Ohr Chadash - New Horizons in Jewish Experience

The Month of Adar

Giving Birth to a New Year

In the Kabbalistic book Sefer Yetzirah, each month has associated with it, among other things, a letter and a “sense.” The letter of Adar is kuf and the “sense” of the month is laughter, manifest in the holiday of Purim, the most joyous of all the holidays, as it says in the Talmud: “When Adar begins let joy increase” ( Taanit 26b ).

At the end of the book of Esther (9:1) it is stated: “… on the day the enemies of the Jews hoped to have power over them it was turned to the contrary (nahafochu), that the Jews had rule over those who hated them.” The word nahafochu, to “completely turn around,” is a key concept in understanding the month of Adar and the energy of Purim.

Adar is the last month of the year, spring is in the air, but winter is still hanging on. Nisan, the month of Pesach, is considered the first of the months, whereas Adar has the energy of the end of the year, the loose, hanging ends and the possibility of frustration and depression. Purim takes this energy and turns all the possible reasons to be sad or depressed into joy. This is the secret of the joy of Purim being greater then all the other holidays.

The word Adar, when divided in the following manner – A /Dar – means “the letter Alef dwells.” The letter alef in Kabbalah represents Divinity and the oneness and unity of God. There are many different reasons given for God creating the world. The most enigmatic one is that God “longed to make for Himself a dwelling place in the lower worlds” (Midrash Tanchuma Naso 16). Adar, being the last of the months, represents the lowest of the worlds, but it is specifically here where G-d, represented by the alef, longs to reveal His presence and to “dwell.”

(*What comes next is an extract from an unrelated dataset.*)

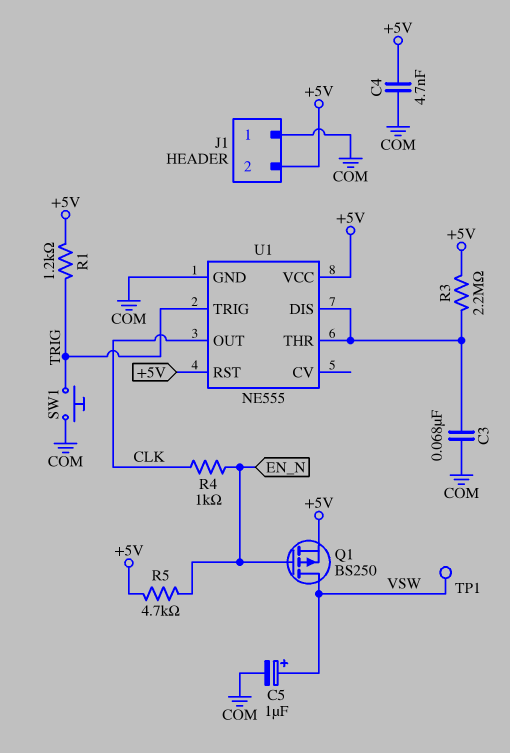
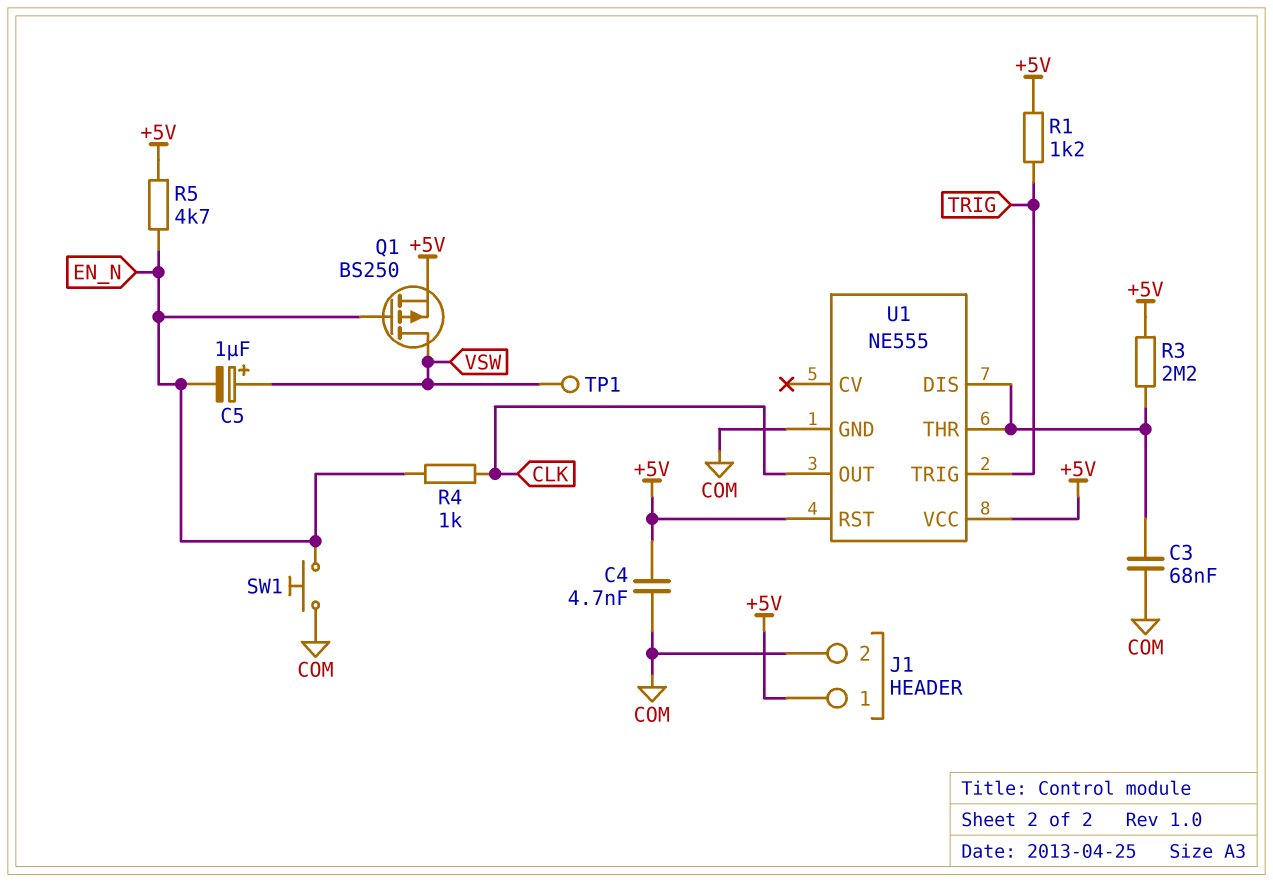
C5: 1uF (plus VSW, minus COM) -> 1uF (plus VSW, minus EN_N)
J1 pin 1: COM -> +5V
J1 pin 2: +5V -> COM
SW1: button (COM, TRIG) -> button (COM, EN_N)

It is noted by all the commentaries that God’s name is not mentioned in Megilat Esther, the Book of Esther. The name Esther comes from the root “to hide,” while the word Megilat comes from the word “to reveal.” In the story of Purim, God’s Presence is hidden, yet so revealed. Intentionally, in the lowest of the worlds, in the last of the months, in the midst of the evil designs of Haman, there G-d reveals His “hiding in history.” Though Purim reveals no wondrous open miracles, more importantly, it reveals the ongoing miracle of Divine Providence in the guise of history and politics.

The letter of the month of Adar is kuf, the only letter (other than the final letters) to descend below the line. The foot of the kuf going below the line symbolizes descending for the sake of fixing all those places of depression and sadness and to raise them up to joy; the alef seeking its dwelling place below.

The letter kuf begins both the words kedusha, “holiness,” and klipah, “shells of impurity.” The spiritual service during this month, climaxing in Purim, is the ongoing work of extracting sparks of holiness from their impure shells and redeeming them by turning them completely into holiness. This is accomplished during the feast on Purim when the unholy feast of Ahashverush is nahafochu, turned around inside out, till it becomes a holy feast of joy and celebration.

The alef dwelling below, A/dar, is also the secret of the building of the Tabernacle in the desert, the subject of the Torah portions read every year during Adar. Taking the physical materials of this world – gold, silver, copper, linen, wood, oil etc – as we took to make the Tabernacle and creating a “space” where Godliness can dwell is a parable for the mission of our lives as individuals and as a people. Though we no longer have a Temple, we do have our homes and the body/soul in which to house the Divine. The command to build a Tabernacle still exists, albeit on a different plane of reality. It is each persons task to create a Jewish home worthy of God’s Divine Presence to dwell. It is for each of us to sanctify our thoughts, speech and actions to become a chariot for God in this, the lowest of all worlds.